Seperti janjiku, anak-anak aku biarkan bermain di kolam plastik di halaman samping rumah. 

"Kesempatan kedua, itu artinya aku harus siap terluka untuk kedua kalinya. Aku tidak sanggup, Mas. Sakit ini pun belum tahu akan sembuh atau tidak."

"Aku janji, Num. Aku tidak akan mengulanginya lagi. Percayalah, aku akan memutuskan hubunganku dengan Mawar, untuk memperbaiki pernikahan kita. Aku tidak ingin pisah darimu, Num. Aku sangat mencintaimu."

"Jika masih ada cinta darimu untukku, tidak akan mungkin kamu bisa membohongiku selama satu tahun lamanya. Tiga ratus enam puluh lima hari kamu mampu menyembunyikannya. Bersikap biasa saja, seolah-olah tidak ada apa-apa dalam pernikahan kita. Sakit, Mas. Sakit sekali di sini." 

Aku menunjuk dada dengan pandangan lurus ke depan. Ke arah dua anak yang bermain saling mencipratkan air dengan tawa lepasnya. 

"Aku minta maaf."

"Akan aku maafkan, tapi tidak sekarang. Butuh waktu untuk mengubur luka ini."

Hening kembali. 

Kali ini tawa kedua anak di sana tidak mampu menjadi pelipur laraku. Justru semakin menambah luka karena berat sekali harus memisahkan keduanya. 

"Aku tidak ingin berpisah, Num."

"Aku akan pergi besok setelah Shanum pulang sekolah," kataku tidak merespon ucapan dia sebelumnya. 

"Cahaya? Tidak mungkin aku akan membawanya ke kantor."

"Kamu bisa menyuruh ibunya datang untuk menjemput, atau tinggal di sini pun sepertinya tidak masalah, bukan? Justru bagus, karena aku tidak akan mengganggu kalian."

"Ranum!" 

"Tidak usah berteriak, Mas. Kita jadi pusat perhatian mereka," kataku dingin seraya melambaikan tangan dengan senyum kepalsuan pada Cahaya dan Shanum yang menoleh setelah Mas Sandi berteriak. 

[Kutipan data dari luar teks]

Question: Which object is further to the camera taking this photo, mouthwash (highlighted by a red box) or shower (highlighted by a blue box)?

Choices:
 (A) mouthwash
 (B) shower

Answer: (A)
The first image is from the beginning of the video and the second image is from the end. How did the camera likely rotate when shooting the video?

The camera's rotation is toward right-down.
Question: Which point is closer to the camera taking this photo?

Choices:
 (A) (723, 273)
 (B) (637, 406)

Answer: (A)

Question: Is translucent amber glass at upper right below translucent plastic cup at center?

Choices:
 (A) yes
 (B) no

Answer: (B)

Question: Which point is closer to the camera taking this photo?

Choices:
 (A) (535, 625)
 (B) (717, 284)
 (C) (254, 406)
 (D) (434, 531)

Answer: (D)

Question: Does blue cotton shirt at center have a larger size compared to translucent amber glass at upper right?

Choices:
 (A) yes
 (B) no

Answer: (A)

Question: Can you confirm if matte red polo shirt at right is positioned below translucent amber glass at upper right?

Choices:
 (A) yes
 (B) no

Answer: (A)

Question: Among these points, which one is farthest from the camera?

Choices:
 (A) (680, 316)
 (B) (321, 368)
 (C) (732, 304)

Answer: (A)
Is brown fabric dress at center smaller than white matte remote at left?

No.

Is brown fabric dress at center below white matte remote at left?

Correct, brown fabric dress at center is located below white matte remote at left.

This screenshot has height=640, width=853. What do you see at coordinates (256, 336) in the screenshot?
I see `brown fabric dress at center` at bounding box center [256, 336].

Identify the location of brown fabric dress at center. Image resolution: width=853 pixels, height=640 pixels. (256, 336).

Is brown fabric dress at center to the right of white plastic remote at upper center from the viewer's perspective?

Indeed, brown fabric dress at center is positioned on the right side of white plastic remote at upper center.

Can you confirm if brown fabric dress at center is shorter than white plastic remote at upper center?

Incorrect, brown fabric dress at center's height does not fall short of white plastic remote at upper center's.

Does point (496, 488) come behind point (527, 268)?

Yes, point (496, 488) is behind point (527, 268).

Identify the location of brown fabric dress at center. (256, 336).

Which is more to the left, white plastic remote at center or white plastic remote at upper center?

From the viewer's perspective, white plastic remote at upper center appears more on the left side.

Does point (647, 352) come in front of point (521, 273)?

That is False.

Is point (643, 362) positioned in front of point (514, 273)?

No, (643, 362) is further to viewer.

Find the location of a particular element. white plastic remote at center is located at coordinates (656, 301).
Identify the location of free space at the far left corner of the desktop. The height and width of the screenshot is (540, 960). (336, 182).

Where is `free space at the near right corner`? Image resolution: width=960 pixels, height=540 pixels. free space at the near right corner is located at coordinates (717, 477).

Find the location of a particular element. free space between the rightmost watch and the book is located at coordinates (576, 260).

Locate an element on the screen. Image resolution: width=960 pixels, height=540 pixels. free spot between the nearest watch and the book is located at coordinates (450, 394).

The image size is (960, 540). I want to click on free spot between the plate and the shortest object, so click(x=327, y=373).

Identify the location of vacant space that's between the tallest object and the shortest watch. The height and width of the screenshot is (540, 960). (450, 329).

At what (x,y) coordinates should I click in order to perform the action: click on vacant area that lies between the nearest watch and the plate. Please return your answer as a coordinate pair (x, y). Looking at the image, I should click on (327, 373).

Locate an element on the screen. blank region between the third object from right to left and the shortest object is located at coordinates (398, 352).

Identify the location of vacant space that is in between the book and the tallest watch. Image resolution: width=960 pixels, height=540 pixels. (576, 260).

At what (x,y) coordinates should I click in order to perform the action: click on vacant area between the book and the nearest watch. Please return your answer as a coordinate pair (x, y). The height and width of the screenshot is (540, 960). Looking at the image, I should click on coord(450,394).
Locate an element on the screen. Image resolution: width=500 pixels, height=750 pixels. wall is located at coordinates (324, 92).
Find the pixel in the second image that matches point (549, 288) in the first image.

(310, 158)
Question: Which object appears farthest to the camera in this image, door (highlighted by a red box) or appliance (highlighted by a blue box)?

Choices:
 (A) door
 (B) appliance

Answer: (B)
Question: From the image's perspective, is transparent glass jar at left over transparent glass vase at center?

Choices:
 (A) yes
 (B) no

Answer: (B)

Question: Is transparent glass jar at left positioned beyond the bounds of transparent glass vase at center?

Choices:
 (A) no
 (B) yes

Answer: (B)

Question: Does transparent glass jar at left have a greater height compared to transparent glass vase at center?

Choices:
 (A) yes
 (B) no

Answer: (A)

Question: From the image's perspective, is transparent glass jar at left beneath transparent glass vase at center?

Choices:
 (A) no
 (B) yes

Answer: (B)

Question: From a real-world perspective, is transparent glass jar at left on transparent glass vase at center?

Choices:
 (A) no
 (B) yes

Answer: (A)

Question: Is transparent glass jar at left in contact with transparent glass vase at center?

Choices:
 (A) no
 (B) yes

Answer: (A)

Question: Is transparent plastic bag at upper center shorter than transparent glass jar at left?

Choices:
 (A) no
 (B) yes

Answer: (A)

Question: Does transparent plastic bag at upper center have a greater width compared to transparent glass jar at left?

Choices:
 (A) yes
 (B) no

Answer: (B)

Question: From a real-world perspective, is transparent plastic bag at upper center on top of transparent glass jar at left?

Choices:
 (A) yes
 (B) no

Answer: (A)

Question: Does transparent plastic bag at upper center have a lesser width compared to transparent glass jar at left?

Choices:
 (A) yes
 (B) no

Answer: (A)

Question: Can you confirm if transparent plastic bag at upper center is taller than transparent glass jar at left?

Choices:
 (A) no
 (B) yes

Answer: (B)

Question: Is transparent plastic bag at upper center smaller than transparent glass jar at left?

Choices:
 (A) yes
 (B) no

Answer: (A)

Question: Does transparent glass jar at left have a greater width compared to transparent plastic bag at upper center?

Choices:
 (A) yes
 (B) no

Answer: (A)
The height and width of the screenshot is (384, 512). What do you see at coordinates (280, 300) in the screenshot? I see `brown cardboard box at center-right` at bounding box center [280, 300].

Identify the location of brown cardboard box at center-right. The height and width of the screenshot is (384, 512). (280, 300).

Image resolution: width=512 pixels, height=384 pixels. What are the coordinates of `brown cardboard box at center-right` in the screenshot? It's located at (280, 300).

Pria di sampingku mengusap wajahnya dengan kasar. Dia bangkit dari duduknya seraya berkacak pinggang.

"Aku tidak akan menceraikanmu, Ranum. Sampai kapan pun, kamu akan tetap menjadi istriku," ujarnya lagi. 

"Kita akan bertemu di pengadilan, Mas."

"Heh ...." Mas Sandi melihatku dengan senyum mengejek. "Kamu pikir, pengadilan akan mengabulkan permintaanmu tanpa ada bukti?"

Aku diam menyadari sesuatu. 

Iya, aku tidak punya bukti. Bodohnya aku tidak merekam atau mengambil gambar saat Mas Sandi masih berada dalam tempat tidur bersama Mawar. 

Emosi yang tiba-tiba meledak membuat otakku tidak bisa berpikir sampai sejauh itu. Aku hanya melampiaskan kekesalan dengan menyerang dan memaki mereka, tanpa menyimpan bukti untuk menggugat Mas Sandi ke pengadilan. 

Menyadari kebisuanku, Mas Sandi yang sudah siap pergi pun tak kunjung melangkahkan kaki. Dia membungkukkan badan, berbisik di telingaku dari arah belakang.

"Tetaplah menjadi istri penurut, Ranum. Aku tahu, saat ini kamu sedang dalam keadaan marah. Tenangkan hatimu, dan yakinlah kita akan baik-baik saja."

Dadaku berdebar kencang. Ingin aku menampar wajahnya seperti dia menamparku. Namun, aku tahan. Aku harus tetap bersikap tenang untuk bisa keluar dari masalah ini. 

Bukti. Aku harus bisa menemukan bukti perselingkuhan mereka. Tapi, dari mana? 

'Berpikir, Ranum, ayo berpikir bagaimana untuk mendapatkan bukti tanpa diketahui mereka.' 

Otakku terus bekerja hingga akhirnya aku tahu bagaimana mendapatkan apa yang aku inginkan. Aku akan tetap pergi, namun setelah melakukan sesuatu di rumah ini. 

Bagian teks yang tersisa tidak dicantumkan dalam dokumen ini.